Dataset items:
== == ==
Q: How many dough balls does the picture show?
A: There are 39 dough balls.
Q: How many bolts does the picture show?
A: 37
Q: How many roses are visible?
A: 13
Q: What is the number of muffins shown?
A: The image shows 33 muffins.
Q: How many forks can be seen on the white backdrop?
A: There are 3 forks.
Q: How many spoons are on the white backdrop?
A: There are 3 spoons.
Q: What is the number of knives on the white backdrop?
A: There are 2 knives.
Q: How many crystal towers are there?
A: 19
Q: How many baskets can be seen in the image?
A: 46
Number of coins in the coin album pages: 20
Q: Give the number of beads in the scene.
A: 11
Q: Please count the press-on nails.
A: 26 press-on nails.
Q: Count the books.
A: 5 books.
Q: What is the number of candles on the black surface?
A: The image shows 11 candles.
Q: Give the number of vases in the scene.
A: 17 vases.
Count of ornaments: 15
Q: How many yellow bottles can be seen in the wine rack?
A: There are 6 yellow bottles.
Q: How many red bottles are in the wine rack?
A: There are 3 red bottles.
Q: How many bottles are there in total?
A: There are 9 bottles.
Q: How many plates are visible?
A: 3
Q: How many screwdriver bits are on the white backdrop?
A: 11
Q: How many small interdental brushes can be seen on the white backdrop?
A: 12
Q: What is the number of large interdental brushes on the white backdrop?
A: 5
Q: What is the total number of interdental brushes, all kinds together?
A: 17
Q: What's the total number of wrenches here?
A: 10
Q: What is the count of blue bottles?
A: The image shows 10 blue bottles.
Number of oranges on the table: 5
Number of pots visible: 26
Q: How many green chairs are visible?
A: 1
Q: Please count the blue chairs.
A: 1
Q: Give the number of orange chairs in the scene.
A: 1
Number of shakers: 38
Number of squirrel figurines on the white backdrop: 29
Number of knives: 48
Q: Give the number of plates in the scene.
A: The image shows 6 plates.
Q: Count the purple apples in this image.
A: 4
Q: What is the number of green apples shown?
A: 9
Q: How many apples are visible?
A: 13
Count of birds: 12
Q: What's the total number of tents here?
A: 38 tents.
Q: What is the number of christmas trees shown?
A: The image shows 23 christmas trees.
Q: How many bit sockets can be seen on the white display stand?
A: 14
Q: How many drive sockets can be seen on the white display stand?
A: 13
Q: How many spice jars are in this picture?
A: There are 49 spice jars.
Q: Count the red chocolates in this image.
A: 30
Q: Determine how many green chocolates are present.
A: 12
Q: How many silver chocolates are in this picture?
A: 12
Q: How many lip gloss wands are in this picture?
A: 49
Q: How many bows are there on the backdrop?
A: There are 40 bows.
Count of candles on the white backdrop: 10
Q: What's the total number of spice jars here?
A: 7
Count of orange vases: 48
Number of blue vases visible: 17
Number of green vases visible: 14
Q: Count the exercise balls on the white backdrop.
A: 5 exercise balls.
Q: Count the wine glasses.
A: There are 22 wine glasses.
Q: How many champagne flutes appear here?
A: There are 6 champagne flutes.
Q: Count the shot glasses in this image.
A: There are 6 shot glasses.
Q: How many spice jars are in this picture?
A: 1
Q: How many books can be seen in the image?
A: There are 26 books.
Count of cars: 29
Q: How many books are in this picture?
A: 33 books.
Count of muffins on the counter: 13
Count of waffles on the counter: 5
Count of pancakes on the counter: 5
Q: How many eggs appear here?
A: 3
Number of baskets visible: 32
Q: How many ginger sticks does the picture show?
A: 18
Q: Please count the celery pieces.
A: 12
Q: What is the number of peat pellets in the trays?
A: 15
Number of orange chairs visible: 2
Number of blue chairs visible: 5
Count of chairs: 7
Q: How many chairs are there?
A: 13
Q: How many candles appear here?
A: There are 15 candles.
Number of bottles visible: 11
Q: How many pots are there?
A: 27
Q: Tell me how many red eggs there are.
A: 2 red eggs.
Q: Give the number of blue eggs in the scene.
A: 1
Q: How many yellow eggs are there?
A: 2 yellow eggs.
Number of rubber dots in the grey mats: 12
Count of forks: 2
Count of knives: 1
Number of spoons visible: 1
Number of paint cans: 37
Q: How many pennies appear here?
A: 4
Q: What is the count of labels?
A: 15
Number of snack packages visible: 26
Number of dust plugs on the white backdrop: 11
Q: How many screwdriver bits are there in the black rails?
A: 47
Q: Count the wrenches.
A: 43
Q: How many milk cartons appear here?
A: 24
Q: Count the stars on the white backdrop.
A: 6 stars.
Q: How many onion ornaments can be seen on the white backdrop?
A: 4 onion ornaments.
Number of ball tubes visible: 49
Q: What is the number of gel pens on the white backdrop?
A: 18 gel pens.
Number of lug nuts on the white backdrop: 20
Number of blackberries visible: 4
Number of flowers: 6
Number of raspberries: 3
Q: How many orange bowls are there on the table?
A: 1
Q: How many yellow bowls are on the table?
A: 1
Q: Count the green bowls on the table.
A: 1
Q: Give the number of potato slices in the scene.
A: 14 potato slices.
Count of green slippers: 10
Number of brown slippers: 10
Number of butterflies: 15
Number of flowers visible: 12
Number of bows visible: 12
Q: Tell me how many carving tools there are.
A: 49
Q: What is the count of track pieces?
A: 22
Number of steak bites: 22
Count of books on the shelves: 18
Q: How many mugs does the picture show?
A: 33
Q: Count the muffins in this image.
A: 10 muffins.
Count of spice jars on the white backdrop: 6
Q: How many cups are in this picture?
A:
== == ==
Exercise description:
Copy the records word for word, starting at the line that contains "Q: Give the number of potato" and continuing through the end of the records.

Answer to this problem:
Q: Give the number of potato slices in the scene.
A: 14 potato slices.
Count of green slippers: 10
Number of brown slippers: 10
Number of butterflies: 15
Number of flowers visible: 12
Number of bows visible: 12
Q: Tell me how many carving tools there are.
A: 49
Q: What is the count of track pieces?
A: 22
Number of steak bites: 22
Count of books on the shelves: 18
Q: How many mugs does the picture show?
A: 33
Q: Count the muffins in this image.
A: 10 muffins.
Count of spice jars on the white backdrop: 6
Q: How many cups are in this picture?
A:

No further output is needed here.